Henderson’s brazen demand for $3,000 to merely search for possible public records demonstrates why the state’s public record law needs more teeth (“RJ sues over documents,” Wednesday Review-Journal). By suing the city, the Review-Journal is pursuing the only option available. But most citizens do not have the time or resources to pursue a lawsuit on their own, leaving them with no viable alternative to access the information to which they are entitled.

The Legislature should consider amending the law to allow alternative remedies such as assigning the attorney general’s office or an independent ombudsman to investigate complaints of non-compliance. The law should also be amended to include stronger penalties for governments found to be in non-compliance, such as sanctions or a multiplier of the prevailing plaintiff’s attorney fees.

These improvements would ensure the public records act applies to all, not just those who are able to pursue costly litigation.

Robert Fellner

Las Vegas

Trump delivers

Well it looks like that racist, sexist, bigot Donald Trump is at it again. Carrier is not moving jobs to Mexico and Ford Motor Co. changed its mind about moving a few weeks ago. Now all of these jobs stay in our country. I guess when Trump said “America First” he meant it.

So maybe more protests are in order — you know the ones at which people display big signs saying “Stop The Hate” right before they burn the police cars.

David Dandrea

Henderson

Made in China

Adam Minter’s Monday commentary, “Sorry, Trump: iPhones should still be made in China,” was ridiculous and insulting. Submitting that such an endeavor is too tricky or complex — and outside the bandwidth of our country’s capability — shows a lack of understanding about manufacturing and what is involved in production.

This fairy tale goes on about how over time our domestic manufacturing capacity could not compete with the high volumes and the supply source development. Mr. Minter reports that Apple CEO Tim Cook says that we would need 8,700 industrial engineers and 200,000 assembly line workers. That’s it? That is the list? And this is over our heads?

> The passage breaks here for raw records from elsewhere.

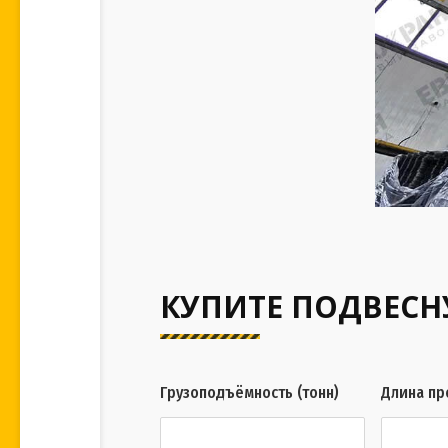
КУПИТЕ ПОДВЕСН
Грузоподъёмность (тонн)
Длина пр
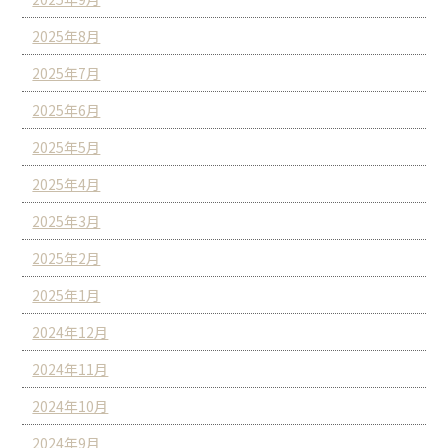
2025年8月
2025年7月
2025年6月
2025年5月
2025年4月
2025年3月
2025年2月
2025年1月
2024年12月
2024年11月
2024年10月
2024年9月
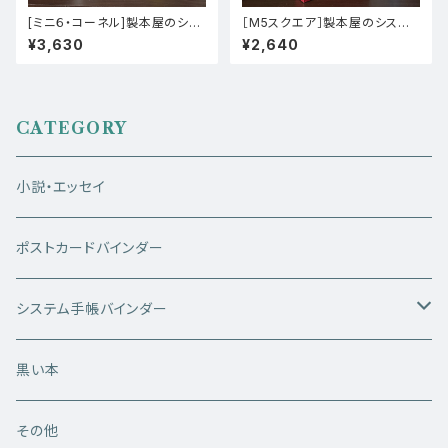
[ミニ６・コーネル]製本屋のシス
［M5スクエア］製本屋のシステ
テム手帳バインダー【コーネル装
ム手帳バインダー【ジェラード
¥3,630
¥2,640
（プリントペーパー）】
（しんく）×新アトモス（マリン）】
CATEGORY
小説・エッセイ
ポストカードバインダー
システム手帳バインダー
ミニ6サイズ
黒い本
M5サイズ
その他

I am an industrial engineer with more than 40 years in manufacturing. In a nutshell, industrial engineers take a production-ready design to their bench and develop a process for manufacturing it to whatever volume requirements are requested. They also develop costs attendant to this process along the way. They direct the procurement of physical space, equipment and tooling along with operator position descriptions and training materials. When the process is in place, and production runs according to the times and dollars engineered, they are done.

I assume Mr. Cook has seen his phones being built. I myself had an opportunity to see them built at Foxconn in Taiwan. Any American manufacturing professional who has seen it understands exactly why Apple got involved with them. There is no ACLU or union for the iPhone workers and their “hiring” is the equivalent of conscription.

I challenge Apple to have American engineering professionals develop a manufacturing requirements plan complete with material sourcing, cost roll-up and zero defect quality plan. And, if the company does, it should pick its guys on the basis of how much time they have spent of the shop floor – require, say, 10,000 hours of experience. I am saying it: They will not only deliver, but working with Apple’s existing processes they will slash costs and bring it in cheaper than China.

Jim Cassidy

Henderson

Sun going down

I hope one of the many government regulations/laws to soon be eliminated under our new president is the Newspaper Preservation Act of 1970. I’d like to see the Las Vegas Sun sink or swim on its own merits. I’ll take the under on whatever line you propose.